(Provided entries begins)

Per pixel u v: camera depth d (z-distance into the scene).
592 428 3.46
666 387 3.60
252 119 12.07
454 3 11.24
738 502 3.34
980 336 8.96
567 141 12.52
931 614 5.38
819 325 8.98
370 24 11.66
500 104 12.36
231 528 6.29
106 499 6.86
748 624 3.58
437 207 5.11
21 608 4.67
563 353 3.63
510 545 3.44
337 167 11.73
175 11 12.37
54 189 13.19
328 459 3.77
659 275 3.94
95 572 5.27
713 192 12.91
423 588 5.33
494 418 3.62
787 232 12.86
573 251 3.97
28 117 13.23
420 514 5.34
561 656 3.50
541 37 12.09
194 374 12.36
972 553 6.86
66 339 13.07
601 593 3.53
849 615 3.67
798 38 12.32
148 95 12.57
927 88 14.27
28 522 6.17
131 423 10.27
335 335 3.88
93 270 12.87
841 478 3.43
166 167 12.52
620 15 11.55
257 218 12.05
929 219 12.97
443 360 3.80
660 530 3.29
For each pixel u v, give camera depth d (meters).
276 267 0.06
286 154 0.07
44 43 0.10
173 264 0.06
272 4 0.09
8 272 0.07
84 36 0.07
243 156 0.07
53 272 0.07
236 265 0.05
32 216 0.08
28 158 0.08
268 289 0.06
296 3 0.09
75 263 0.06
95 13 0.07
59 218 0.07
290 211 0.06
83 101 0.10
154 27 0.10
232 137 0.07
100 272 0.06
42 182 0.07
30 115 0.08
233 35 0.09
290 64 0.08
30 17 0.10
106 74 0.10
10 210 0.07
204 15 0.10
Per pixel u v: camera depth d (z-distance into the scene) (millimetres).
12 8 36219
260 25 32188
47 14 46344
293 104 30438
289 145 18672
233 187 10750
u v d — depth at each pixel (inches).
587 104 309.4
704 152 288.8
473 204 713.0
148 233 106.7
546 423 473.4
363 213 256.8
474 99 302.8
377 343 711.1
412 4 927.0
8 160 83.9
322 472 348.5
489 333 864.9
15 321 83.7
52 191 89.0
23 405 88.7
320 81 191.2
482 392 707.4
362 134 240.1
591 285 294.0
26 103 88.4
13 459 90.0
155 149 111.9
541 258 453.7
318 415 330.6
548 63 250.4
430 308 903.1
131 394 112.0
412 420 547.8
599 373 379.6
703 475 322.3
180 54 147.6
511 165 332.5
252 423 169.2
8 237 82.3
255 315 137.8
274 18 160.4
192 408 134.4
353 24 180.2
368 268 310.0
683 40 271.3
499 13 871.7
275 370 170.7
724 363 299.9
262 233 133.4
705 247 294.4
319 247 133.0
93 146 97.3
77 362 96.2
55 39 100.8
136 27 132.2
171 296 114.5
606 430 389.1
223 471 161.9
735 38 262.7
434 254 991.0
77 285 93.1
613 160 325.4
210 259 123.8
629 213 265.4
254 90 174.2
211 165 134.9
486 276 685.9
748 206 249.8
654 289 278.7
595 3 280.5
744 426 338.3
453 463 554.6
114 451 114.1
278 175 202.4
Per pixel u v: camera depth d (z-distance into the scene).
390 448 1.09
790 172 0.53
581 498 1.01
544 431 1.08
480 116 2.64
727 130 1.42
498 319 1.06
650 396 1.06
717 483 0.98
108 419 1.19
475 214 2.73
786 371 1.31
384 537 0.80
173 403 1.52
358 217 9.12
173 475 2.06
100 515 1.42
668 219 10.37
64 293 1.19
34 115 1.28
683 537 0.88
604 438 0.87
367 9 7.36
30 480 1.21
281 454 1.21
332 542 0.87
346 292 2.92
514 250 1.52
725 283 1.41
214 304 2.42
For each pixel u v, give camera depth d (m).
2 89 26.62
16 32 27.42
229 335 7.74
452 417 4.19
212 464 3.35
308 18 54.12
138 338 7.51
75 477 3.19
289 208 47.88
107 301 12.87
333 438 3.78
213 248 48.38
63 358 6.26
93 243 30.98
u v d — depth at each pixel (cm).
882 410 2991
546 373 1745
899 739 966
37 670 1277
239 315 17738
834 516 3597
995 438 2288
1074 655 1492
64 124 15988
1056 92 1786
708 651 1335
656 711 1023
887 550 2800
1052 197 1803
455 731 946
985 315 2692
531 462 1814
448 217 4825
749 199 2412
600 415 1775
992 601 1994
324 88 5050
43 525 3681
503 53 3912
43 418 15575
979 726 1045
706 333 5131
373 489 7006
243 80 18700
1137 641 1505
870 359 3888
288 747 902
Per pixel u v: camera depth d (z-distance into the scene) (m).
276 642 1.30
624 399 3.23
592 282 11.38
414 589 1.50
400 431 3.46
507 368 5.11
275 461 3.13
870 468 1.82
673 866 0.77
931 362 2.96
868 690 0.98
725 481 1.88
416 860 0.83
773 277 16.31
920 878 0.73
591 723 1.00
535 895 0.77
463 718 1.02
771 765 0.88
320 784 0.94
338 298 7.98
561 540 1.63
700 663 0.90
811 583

(Provided entries ends)

● What is required
The data above is to be given again, with every line exact.

● Answer space
Per pixel u v: camera depth d (z-distance into the scene).
592 428 3.46
666 387 3.60
252 119 12.07
454 3 11.24
738 502 3.34
980 336 8.96
567 141 12.52
931 614 5.38
819 325 8.98
370 24 11.66
500 104 12.36
231 528 6.29
106 499 6.86
748 624 3.58
437 207 5.11
21 608 4.67
563 353 3.63
510 545 3.44
337 167 11.73
175 11 12.37
54 189 13.19
328 459 3.77
659 275 3.94
95 572 5.27
713 192 12.91
423 588 5.33
494 418 3.62
787 232 12.86
573 251 3.97
28 117 13.23
420 514 5.34
561 656 3.50
541 37 12.09
194 374 12.36
972 553 6.86
66 339 13.07
601 593 3.53
849 615 3.67
798 38 12.32
148 95 12.57
927 88 14.27
28 522 6.17
131 423 10.27
335 335 3.88
93 270 12.87
841 478 3.43
166 167 12.52
620 15 11.55
257 218 12.05
929 219 12.97
443 360 3.80
660 530 3.29
For each pixel u v, give camera depth d (meters).
276 267 0.06
286 154 0.07
44 43 0.10
173 264 0.06
272 4 0.09
8 272 0.07
84 36 0.07
243 156 0.07
53 272 0.07
236 265 0.05
32 216 0.08
28 158 0.08
268 289 0.06
296 3 0.09
75 263 0.06
95 13 0.07
59 218 0.07
290 211 0.06
83 101 0.10
154 27 0.10
232 137 0.07
100 272 0.06
42 182 0.07
30 115 0.08
233 35 0.09
290 64 0.08
30 17 0.10
106 74 0.10
10 210 0.07
204 15 0.10
Per pixel u v: camera depth d (z-distance into the scene) (millimetres).
12 8 36219
260 25 32188
47 14 46344
293 104 30438
289 145 18672
233 187 10750
u v d — depth at each pixel (inches).
587 104 309.4
704 152 288.8
473 204 713.0
148 233 106.7
546 423 473.4
363 213 256.8
474 99 302.8
377 343 711.1
412 4 927.0
8 160 83.9
322 472 348.5
489 333 864.9
15 321 83.7
52 191 89.0
23 405 88.7
320 81 191.2
482 392 707.4
362 134 240.1
591 285 294.0
26 103 88.4
13 459 90.0
155 149 111.9
541 258 453.7
318 415 330.6
548 63 250.4
430 308 903.1
131 394 112.0
412 420 547.8
599 373 379.6
703 475 322.3
180 54 147.6
511 165 332.5
252 423 169.2
8 237 82.3
255 315 137.8
274 18 160.4
192 408 134.4
353 24 180.2
368 268 310.0
683 40 271.3
499 13 871.7
275 370 170.7
724 363 299.9
262 233 133.4
705 247 294.4
319 247 133.0
93 146 97.3
77 362 96.2
55 39 100.8
136 27 132.2
171 296 114.5
606 430 389.1
223 471 161.9
735 38 262.7
434 254 991.0
77 285 93.1
613 160 325.4
210 259 123.8
629 213 265.4
254 90 174.2
211 165 134.9
486 276 685.9
748 206 249.8
654 289 278.7
595 3 280.5
744 426 338.3
453 463 554.6
114 451 114.1
278 175 202.4
Per pixel u v: camera depth d (z-distance into the scene).
390 448 1.09
790 172 0.53
581 498 1.01
544 431 1.08
480 116 2.64
727 130 1.42
498 319 1.06
650 396 1.06
717 483 0.98
108 419 1.19
475 214 2.73
786 371 1.31
384 537 0.80
173 403 1.52
358 217 9.12
173 475 2.06
100 515 1.42
668 219 10.37
64 293 1.19
34 115 1.28
683 537 0.88
604 438 0.87
367 9 7.36
30 480 1.21
281 454 1.21
332 542 0.87
346 292 2.92
514 250 1.52
725 283 1.41
214 304 2.42
For each pixel u v, give camera depth d (m).
2 89 26.62
16 32 27.42
229 335 7.74
452 417 4.19
212 464 3.35
308 18 54.12
138 338 7.51
75 477 3.19
289 208 47.88
107 301 12.87
333 438 3.78
213 248 48.38
63 358 6.26
93 243 30.98
u v d — depth at each pixel (cm).
882 410 2991
546 373 1745
899 739 966
37 670 1277
239 315 17738
834 516 3597
995 438 2288
1074 655 1492
64 124 15988
1056 92 1786
708 651 1335
656 711 1023
887 550 2800
1052 197 1803
455 731 946
985 315 2692
531 462 1814
448 217 4825
749 199 2412
600 415 1775
992 601 1994
324 88 5050
43 525 3681
503 53 3912
43 418 15575
979 726 1045
706 333 5131
373 489 7006
243 80 18700
1137 641 1505
870 359 3888
288 747 902
Per pixel u v: camera depth d (z-distance into the scene) (m).
276 642 1.30
624 399 3.23
592 282 11.38
414 589 1.50
400 431 3.46
507 368 5.11
275 461 3.13
870 468 1.82
673 866 0.77
931 362 2.96
868 690 0.98
725 481 1.88
416 860 0.83
773 277 16.31
920 878 0.73
591 723 1.00
535 895 0.77
463 718 1.02
771 765 0.88
320 784 0.94
338 298 7.98
561 540 1.63
700 663 0.90
811 583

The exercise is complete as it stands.